• Stored items
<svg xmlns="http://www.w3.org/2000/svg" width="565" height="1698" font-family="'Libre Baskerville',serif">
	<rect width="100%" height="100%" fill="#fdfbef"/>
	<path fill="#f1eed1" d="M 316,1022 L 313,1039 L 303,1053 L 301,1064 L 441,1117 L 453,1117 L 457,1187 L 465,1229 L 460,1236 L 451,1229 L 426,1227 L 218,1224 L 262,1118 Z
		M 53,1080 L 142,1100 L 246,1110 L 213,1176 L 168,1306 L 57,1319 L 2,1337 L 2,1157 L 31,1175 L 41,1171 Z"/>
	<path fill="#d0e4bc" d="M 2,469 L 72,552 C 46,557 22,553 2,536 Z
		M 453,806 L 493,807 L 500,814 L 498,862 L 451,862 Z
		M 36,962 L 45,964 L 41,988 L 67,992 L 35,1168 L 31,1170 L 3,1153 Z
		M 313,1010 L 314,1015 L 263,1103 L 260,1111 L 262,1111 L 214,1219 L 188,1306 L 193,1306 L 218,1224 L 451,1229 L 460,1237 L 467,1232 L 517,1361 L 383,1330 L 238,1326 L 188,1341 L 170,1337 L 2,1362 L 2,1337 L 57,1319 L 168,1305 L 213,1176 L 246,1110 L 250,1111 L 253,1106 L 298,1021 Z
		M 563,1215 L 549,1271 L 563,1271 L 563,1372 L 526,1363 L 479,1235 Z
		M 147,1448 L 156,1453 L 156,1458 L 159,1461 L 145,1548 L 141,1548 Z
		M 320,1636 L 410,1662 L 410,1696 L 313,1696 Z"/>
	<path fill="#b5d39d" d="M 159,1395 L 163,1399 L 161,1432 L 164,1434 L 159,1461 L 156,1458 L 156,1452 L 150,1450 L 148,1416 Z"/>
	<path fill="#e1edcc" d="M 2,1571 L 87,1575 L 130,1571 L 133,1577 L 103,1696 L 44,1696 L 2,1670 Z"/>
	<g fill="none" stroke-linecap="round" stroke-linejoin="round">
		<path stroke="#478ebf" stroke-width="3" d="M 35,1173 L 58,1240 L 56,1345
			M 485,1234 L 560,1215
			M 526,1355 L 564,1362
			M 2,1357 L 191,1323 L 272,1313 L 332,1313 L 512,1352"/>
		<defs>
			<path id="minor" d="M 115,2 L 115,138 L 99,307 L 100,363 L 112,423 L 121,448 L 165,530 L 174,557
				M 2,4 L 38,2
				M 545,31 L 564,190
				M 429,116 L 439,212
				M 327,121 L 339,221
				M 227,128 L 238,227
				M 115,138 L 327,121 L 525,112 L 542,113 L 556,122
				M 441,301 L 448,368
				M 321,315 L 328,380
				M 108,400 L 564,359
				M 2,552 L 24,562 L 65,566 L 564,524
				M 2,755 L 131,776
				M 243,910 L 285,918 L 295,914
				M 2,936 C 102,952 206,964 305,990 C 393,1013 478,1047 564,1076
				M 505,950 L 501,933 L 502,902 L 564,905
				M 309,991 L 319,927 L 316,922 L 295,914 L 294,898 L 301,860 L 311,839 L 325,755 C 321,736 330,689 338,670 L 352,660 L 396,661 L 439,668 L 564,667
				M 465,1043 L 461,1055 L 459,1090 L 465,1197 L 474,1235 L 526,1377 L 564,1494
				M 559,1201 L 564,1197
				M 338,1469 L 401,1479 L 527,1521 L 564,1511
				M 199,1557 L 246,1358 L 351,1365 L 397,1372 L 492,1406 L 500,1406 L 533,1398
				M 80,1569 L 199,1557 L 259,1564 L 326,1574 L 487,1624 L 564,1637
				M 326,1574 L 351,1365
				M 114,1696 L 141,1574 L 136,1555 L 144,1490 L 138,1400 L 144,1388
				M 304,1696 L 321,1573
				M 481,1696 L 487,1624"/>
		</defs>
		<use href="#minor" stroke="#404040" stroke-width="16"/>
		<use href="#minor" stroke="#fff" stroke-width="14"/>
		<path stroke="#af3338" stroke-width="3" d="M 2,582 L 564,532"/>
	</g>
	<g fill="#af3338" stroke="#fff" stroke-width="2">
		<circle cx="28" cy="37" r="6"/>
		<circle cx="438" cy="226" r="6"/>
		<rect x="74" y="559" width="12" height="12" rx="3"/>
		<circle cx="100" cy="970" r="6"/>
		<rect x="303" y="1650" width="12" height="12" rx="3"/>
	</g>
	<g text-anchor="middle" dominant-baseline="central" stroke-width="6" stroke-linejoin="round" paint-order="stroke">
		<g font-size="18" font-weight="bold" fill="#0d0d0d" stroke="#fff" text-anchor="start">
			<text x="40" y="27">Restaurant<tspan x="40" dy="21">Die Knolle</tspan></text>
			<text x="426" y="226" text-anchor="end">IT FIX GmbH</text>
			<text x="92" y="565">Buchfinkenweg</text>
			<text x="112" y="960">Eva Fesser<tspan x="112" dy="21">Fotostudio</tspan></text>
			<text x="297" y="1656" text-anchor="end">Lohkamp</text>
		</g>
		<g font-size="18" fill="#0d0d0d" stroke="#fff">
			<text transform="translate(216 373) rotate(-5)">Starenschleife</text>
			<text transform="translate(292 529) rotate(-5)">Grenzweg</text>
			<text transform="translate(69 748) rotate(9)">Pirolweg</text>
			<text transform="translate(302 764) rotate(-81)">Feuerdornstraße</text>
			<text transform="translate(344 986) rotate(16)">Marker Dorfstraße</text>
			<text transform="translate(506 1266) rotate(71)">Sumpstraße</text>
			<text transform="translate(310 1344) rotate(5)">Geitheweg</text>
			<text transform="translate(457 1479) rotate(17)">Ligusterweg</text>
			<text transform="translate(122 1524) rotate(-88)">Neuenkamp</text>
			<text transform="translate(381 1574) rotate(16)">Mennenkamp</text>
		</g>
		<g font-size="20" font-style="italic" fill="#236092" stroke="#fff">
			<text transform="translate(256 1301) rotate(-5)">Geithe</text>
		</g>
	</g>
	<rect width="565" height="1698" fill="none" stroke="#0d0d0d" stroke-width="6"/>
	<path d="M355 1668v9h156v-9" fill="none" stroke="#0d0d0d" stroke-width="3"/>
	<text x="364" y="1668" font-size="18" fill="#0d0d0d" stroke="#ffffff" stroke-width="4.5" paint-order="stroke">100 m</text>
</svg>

• Work to be completed
Would you print all of the entries exactly as they stand?

• Result
<svg xmlns="http://www.w3.org/2000/svg" width="565" height="1698" font-family="'Libre Baskerville',serif">
	<rect width="100%" height="100%" fill="#fdfbef"/>
	<path fill="#f1eed1" d="M 316,1022 L 313,1039 L 303,1053 L 301,1064 L 441,1117 L 453,1117 L 457,1187 L 465,1229 L 460,1236 L 451,1229 L 426,1227 L 218,1224 L 262,1118 Z
		M 53,1080 L 142,1100 L 246,1110 L 213,1176 L 168,1306 L 57,1319 L 2,1337 L 2,1157 L 31,1175 L 41,1171 Z"/>
	<path fill="#d0e4bc" d="M 2,469 L 72,552 C 46,557 22,553 2,536 Z
		M 453,806 L 493,807 L 500,814 L 498,862 L 451,862 Z
		M 36,962 L 45,964 L 41,988 L 67,992 L 35,1168 L 31,1170 L 3,1153 Z
		M 313,1010 L 314,1015 L 263,1103 L 260,1111 L 262,1111 L 214,1219 L 188,1306 L 193,1306 L 218,1224 L 451,1229 L 460,1237 L 467,1232 L 517,1361 L 383,1330 L 238,1326 L 188,1341 L 170,1337 L 2,1362 L 2,1337 L 57,1319 L 168,1305 L 213,1176 L 246,1110 L 250,1111 L 253,1106 L 298,1021 Z
		M 563,1215 L 549,1271 L 563,1271 L 563,1372 L 526,1363 L 479,1235 Z
		M 147,1448 L 156,1453 L 156,1458 L 159,1461 L 145,1548 L 141,1548 Z
		M 320,1636 L 410,1662 L 410,1696 L 313,1696 Z"/>
	<path fill="#b5d39d" d="M 159,1395 L 163,1399 L 161,1432 L 164,1434 L 159,1461 L 156,1458 L 156,1452 L 150,1450 L 148,1416 Z"/>
	<path fill="#e1edcc" d="M 2,1571 L 87,1575 L 130,1571 L 133,1577 L 103,1696 L 44,1696 L 2,1670 Z"/>
	<g fill="none" stroke-linecap="round" stroke-linejoin="round">
		<path stroke="#478ebf" stroke-width="3" d="M 35,1173 L 58,1240 L 56,1345
			M 485,1234 L 560,1215
			M 526,1355 L 564,1362
			M 2,1357 L 191,1323 L 272,1313 L 332,1313 L 512,1352"/>
		<defs>
			<path id="minor" d="M 115,2 L 115,138 L 99,307 L 100,363 L 112,423 L 121,448 L 165,530 L 174,557
				M 2,4 L 38,2
				M 545,31 L 564,190
				M 429,116 L 439,212
				M 327,121 L 339,221
				M 227,128 L 238,227
				M 115,138 L 327,121 L 525,112 L 542,113 L 556,122
				M 441,301 L 448,368
				M 321,315 L 328,380
				M 108,400 L 564,359
				M 2,552 L 24,562 L 65,566 L 564,524
				M 2,755 L 131,776
				M 243,910 L 285,918 L 295,914
				M 2,936 C 102,952 206,964 305,990 C 393,1013 478,1047 564,1076
				M 505,950 L 501,933 L 502,902 L 564,905
				M 309,991 L 319,927 L 316,922 L 295,914 L 294,898 L 301,860 L 311,839 L 325,755 C 321,736 330,689 338,670 L 352,660 L 396,661 L 439,668 L 564,667
				M 465,1043 L 461,1055 L 459,1090 L 465,1197 L 474,1235 L 526,1377 L 564,1494
				M 559,1201 L 564,1197
				M 338,1469 L 401,1479 L 527,1521 L 564,1511
				M 199,1557 L 246,1358 L 351,1365 L 397,1372 L 492,1406 L 500,1406 L 533,1398
				M 80,1569 L 199,1557 L 259,1564 L 326,1574 L 487,1624 L 564,1637
				M 326,1574 L 351,1365
				M 114,1696 L 141,1574 L 136,1555 L 144,1490 L 138,1400 L 144,1388
				M 304,1696 L 321,1573
				M 481,1696 L 487,1624"/>
		</defs>
		<use href="#minor" stroke="#404040" stroke-width="16"/>
		<use href="#minor" stroke="#fff" stroke-width="14"/>
		<path stroke="#af3338" stroke-width="3" d="M 2,582 L 564,532"/>
	</g>
	<g fill="#af3338" stroke="#fff" stroke-width="2">
		<circle cx="28" cy="37" r="6"/>
		<circle cx="438" cy="226" r="6"/>
		<rect x="74" y="559" width="12" height="12" rx="3"/>
		<circle cx="100" cy="970" r="6"/>
		<rect x="303" y="1650" width="12" height="12" rx="3"/>
	</g>
	<g text-anchor="middle" dominant-baseline="central" stroke-width="6" stroke-linejoin="round" paint-order="stroke">
		<g font-size="18" font-weight="bold" fill="#0d0d0d" stroke="#fff" text-anchor="start">
			<text x="40" y="27">Restaurant<tspan x="40" dy="21">Die Knolle</tspan></text>
			<text x="426" y="226" text-anchor="end">IT FIX GmbH</text>
			<text x="92" y="565">Buchfinkenweg</text>
			<text x="112" y="960">Eva Fesser<tspan x="112" dy="21">Fotostudio</tspan></text>
			<text x="297" y="1656" text-anchor="end">Lohkamp</text>
		</g>
		<g font-size="18" fill="#0d0d0d" stroke="#fff">
			<text transform="translate(216 373) rotate(-5)">Starenschleife</text>
			<text transform="translate(292 529) rotate(-5)">Grenzweg</text>
			<text transform="translate(69 748) rotate(9)">Pirolweg</text>
			<text transform="translate(302 764) rotate(-81)">Feuerdornstraße</text>
			<text transform="translate(344 986) rotate(16)">Marker Dorfstraße</text>
			<text transform="translate(506 1266) rotate(71)">Sumpstraße</text>
			<text transform="translate(310 1344) rotate(5)">Geitheweg</text>
			<text transform="translate(457 1479) rotate(17)">Ligusterweg</text>
			<text transform="translate(122 1524) rotate(-88)">Neuenkamp</text>
			<text transform="translate(381 1574) rotate(16)">Mennenkamp</text>
		</g>
		<g font-size="20" font-style="italic" fill="#236092" stroke="#fff">
			<text transform="translate(256 1301) rotate(-5)">Geithe</text>
		</g>
	</g>
	<rect width="565" height="1698" fill="none" stroke="#0d0d0d" stroke-width="6"/>
	<path d="M355 1668v9h156v-9" fill="none" stroke="#0d0d0d" stroke-width="3"/>
	<text x="364" y="1668" font-size="18" fill="#0d0d0d" stroke="#ffffff" stroke-width="4.5" paint-order="stroke">100 m</text>
</svg>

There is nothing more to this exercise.